Senden kalanlar

58 3 0
                                    

Şaşkın bakışlarımın altında cevap ararken hala gülümsüyor olması açıkça söylemek gerekirse beni biraz korkutmuştu. Burada durmasının sebebinin bir acıya, bir kayba bağlı olduğu biliyordum. Aynı gün içinde ikinci defa gelmesi bu acıyı atlatamıyor oluşundan mı kaynaklanıyordu? Benim gibi gidecek bir yeri mi yoktu? Kendini bir vazo küle mi bağlamıştı? Kendini bir vazo küle bağlamak çok zordu. O vazoya bakarken insanın aklına kahkaha attığı, beraber ağladığı, sarıldığı, seviştiği insan gelemiyordu. Sanki bomboş bakıyor gibiydi. Kendini avutuyordu. Kendine sıcak bir kucak arıyordu, güzel kokulu saçlar arıyordu, içten gülüşler arıyordu ama hayatın ona verdiği tek şey bu vazo oluyordu. İnsan da kabulleniyordu sanırım. Ben kabullenmiştim. Hayatımın daha da uzayacak bir hikaye olmadığını kabullendiğim gibi.

Ona bakarak sorusuna karşılık kafamı sallayarak onayladım. Genç kadın, fotoğrafa dönerek onu incelemeye başladı. Neler düşündüğünü merak ediyordum.

'Çok güzel bir kadın.'

Hala gülümsüyordu. Onun gördüğü mutluluğu neden ben göremiyordum? Fotoğrafa baktım. Her baktığımda kalbimin ayrı bir köşesi acıyordu. Derin bir iç çektim.

'Çok güzel bir kadın.'

Tekrar bana döndü ve gülümsedi. Bunu bir daha yapacak olursa büyük ihtimalle yapmamasını isteyecektim. Ama konuşmaya başladığı anda içimdeki rahatsızlık hissiyle beraber her şey uçup gitti. İçime mendilini aldığım zaman yaşadığım minnettarlık duygusu doldu.

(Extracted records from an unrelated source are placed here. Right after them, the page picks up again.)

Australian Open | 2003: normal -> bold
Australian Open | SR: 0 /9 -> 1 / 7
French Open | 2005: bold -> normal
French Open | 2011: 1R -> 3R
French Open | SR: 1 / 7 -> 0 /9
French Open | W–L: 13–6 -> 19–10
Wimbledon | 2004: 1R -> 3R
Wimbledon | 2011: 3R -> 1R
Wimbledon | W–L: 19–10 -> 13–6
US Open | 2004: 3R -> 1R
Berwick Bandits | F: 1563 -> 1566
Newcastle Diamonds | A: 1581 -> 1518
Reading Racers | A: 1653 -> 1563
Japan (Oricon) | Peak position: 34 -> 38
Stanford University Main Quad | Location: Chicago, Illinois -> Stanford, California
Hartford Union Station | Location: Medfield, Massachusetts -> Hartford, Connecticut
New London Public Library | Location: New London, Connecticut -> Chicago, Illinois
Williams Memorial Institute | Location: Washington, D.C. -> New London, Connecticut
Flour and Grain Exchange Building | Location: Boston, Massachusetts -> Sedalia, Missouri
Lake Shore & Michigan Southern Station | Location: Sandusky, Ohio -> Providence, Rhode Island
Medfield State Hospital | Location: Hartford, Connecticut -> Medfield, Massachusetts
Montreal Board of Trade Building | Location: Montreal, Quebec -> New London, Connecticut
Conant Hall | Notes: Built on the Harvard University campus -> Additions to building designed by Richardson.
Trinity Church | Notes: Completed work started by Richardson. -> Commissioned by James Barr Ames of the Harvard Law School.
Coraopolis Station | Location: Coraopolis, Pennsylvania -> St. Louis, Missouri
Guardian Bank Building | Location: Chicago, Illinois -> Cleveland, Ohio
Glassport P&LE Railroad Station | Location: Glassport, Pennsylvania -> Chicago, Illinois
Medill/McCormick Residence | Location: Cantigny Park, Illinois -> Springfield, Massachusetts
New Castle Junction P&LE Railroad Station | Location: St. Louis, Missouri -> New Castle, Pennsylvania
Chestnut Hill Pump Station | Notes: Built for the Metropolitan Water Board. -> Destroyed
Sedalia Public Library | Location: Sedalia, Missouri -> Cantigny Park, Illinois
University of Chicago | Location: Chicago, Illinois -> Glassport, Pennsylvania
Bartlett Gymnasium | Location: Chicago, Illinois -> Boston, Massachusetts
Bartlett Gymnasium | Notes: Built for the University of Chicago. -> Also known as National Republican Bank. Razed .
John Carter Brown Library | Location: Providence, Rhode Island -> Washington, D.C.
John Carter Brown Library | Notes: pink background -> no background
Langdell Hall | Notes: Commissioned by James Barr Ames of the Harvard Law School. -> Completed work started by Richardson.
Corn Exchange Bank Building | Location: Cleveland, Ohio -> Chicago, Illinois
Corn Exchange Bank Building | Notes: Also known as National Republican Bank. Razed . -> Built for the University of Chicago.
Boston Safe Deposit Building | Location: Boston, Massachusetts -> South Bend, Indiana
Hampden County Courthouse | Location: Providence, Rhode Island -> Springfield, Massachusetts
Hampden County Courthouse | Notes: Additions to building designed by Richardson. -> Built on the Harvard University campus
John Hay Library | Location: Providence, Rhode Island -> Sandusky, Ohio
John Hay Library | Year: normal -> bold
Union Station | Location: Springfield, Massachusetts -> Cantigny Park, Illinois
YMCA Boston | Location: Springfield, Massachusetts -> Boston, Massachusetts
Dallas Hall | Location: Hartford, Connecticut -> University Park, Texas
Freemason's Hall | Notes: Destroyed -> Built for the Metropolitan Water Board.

'Kopamıyorsun dimi? Ev inanılmaz boş geliyor. Sanki kendi evin değilmiş gibi hissettiriyor.'

Bunları söylerken kafasını döndürdüğü fotoğrafa baktım. Genç bir kadın fotoğrafıydı. Ya kardeşi, ya en yakın arkadaşı ya da sevgilisiydi diye düşündüm. Çok güzel bir kadındı.

'Eve hiç gitmedim.'

Dönüp bana baktı. Bu sefer ciddiydi. Gözleri gözyaşlarını tutmaya çalışıyordu. Sebep sorar gibi bir bakışı vardı.

'Çabaladım biraz. Sadece kapıyı açtım. Sonra...'

Elimle bulunduğum yeri gösterdim. Beni hala anlamıyormuş gibi bir hali vardı.

'Bir şeylerle yüzleşmekten bu kadar korkmaman gerek. '

Önünü döndü. Yine önündeki genç kadının fotoğrafına bakıyordu. Camın yansımasından yüzünü görebiliyordum. Söylediği şey beni sinirlendirmişti ama yine de cevaplarımı nazik vermeye çalışıyordum.

'Hakkımda hiçbir şey bilmiyorsun.'

'Haklısın... Yine de tıkanmış olduğunu görebiliyorum.'

'Açmaya çalışmak gibi bir amacım yok.'

'O zaman neyi bekliyorsun? Zaten vazgeçmişsin.'

Neyi ima ettiğini anlamış olmak ve zihnimi okuyormuş gibi hareket ettiğini fark etmek beni nazik olmaktan alıkoymaya başlamıştı. Yüzüme yansıyan siniri camın yansımasından görmüştü. Sanırım geri adım atmasına sebep olan buydu. Yüzünü bana döndü.

'Tamam. Çok ileri gittim kusura bakma... Sadece... Eve girmek istediğini biliyorum. Girdiğinde yapmak istediklerini de biliyorum ama yaşadıkların, şuanda  kafanda oluşturduğun hiçbir senaryo gibi olmayacak.'

Az da olsa yaşadıklarını anlamıştım sanırım. Bana anlatmak istediklerini de. Eve girince kendimi yerden yere vuracağımı, kokusunda boğulacağımı ve bir daha dışarıya adım atmayacağımı düşünüyordum hep. Kendimi bir çöküşe hazırlıyordum ve bu çöküşten içten içe çok korkuyordum.